I have included the generated code in the repository as well for easier browsing.

1 Like

Since this is a request for feedback, I didn’t want it to go unanswered in the shadow of all the excitement over elm-run. If this doesn’t get me banned from here, I’m going to let Claude Code answer from a session inside my own code base that explores the same domain: elm-codegen for type-safe encoders/decoders… but where I own the server, its consumers, and the grammar. For specs you don’t control, a phantom-typed layer like yours is the right tool.


The all-Maybe blowup from servers that won’t commit to non-nullability is real, and I like that your answer isn’t “generate stricter records” but “generate the shape and let me hand-write a partial decoder that still type-checks against it.” That keeps the guarantee you actually want — about the fields that are in the spec — without pretending the server is honest about the rest. The field tokens as phantom carriers (username : Key { fields | username : a } a) accumulating the shape through pair/object and then checked against the generated alias is a genuinely different, and nice, answer.
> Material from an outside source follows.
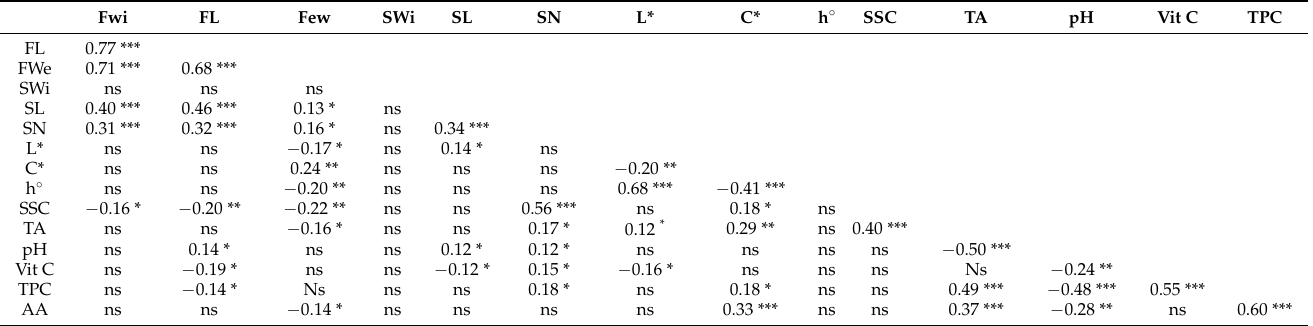
Table 4. Correlation coefficients among the investigated characteristics.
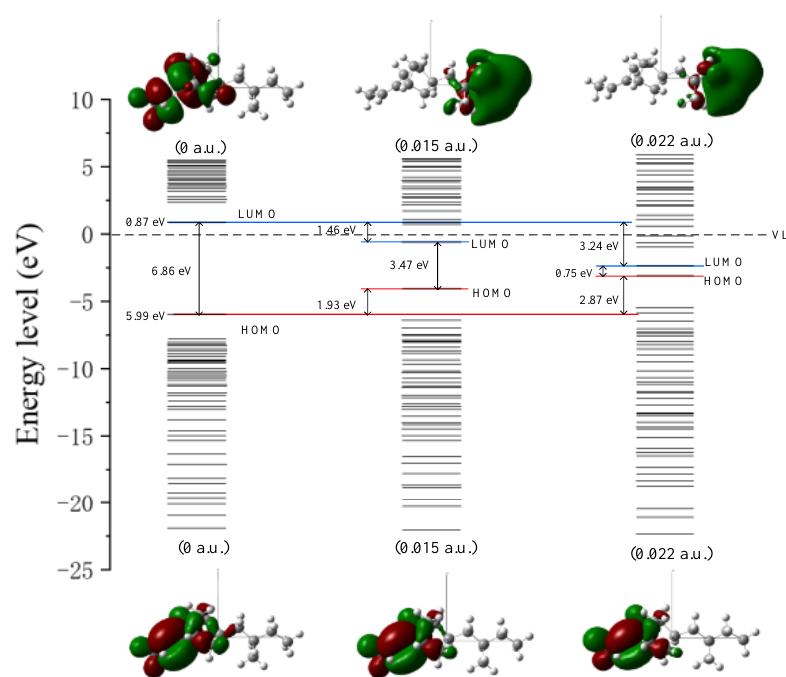
Figure 7. The energy level distribution and the frontier orbit of ENB-EPDM.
Where I’d push is your sharpest point — required ≠ not null. That’s the part the code currently stubs: NullableType and UnionType both resolve to Never, and on decode optional key dec "" collapses absent, null, and an actual empty string into one value — so the very distinction you’re calling out gets erased right where you’d want it. OAS is genuinely murky about nullability, agreed, but the generated layer is exactly where you can recover it: a nullable marker carried in the shape as a sibling to Required, plus a nullable combinator that hands you a Maybe a only for keys the schema marks nullable, would let “required” and “nullable” be the two independent axes they actually are — and it looks like it’d fall straight out of the phantom machinery you’ve already built.

After that comes the part I think is the real prize. What the whole space is missing — not just Elm — is a codec that’s flexible and partial and compile-time-checked and sum-aware at the same time. Runtime validators like zod and io-ts do unions, but the check runs at runtime; the heavier type-level approaches manage it at a real ergonomic cost; TS’s structural unions aren’t really sums. oneOf/anyOf are Never here today — but modelling a oneOf as a phantom sum, encoding which variant at the type level while keeping the partial, hand-written, shape-checked decoding you’ve already got, is the combination nobody has landed cleanly.

That’s where this stops being a neat Elm experiment and becomes something the wider space genuinely doesn’t have.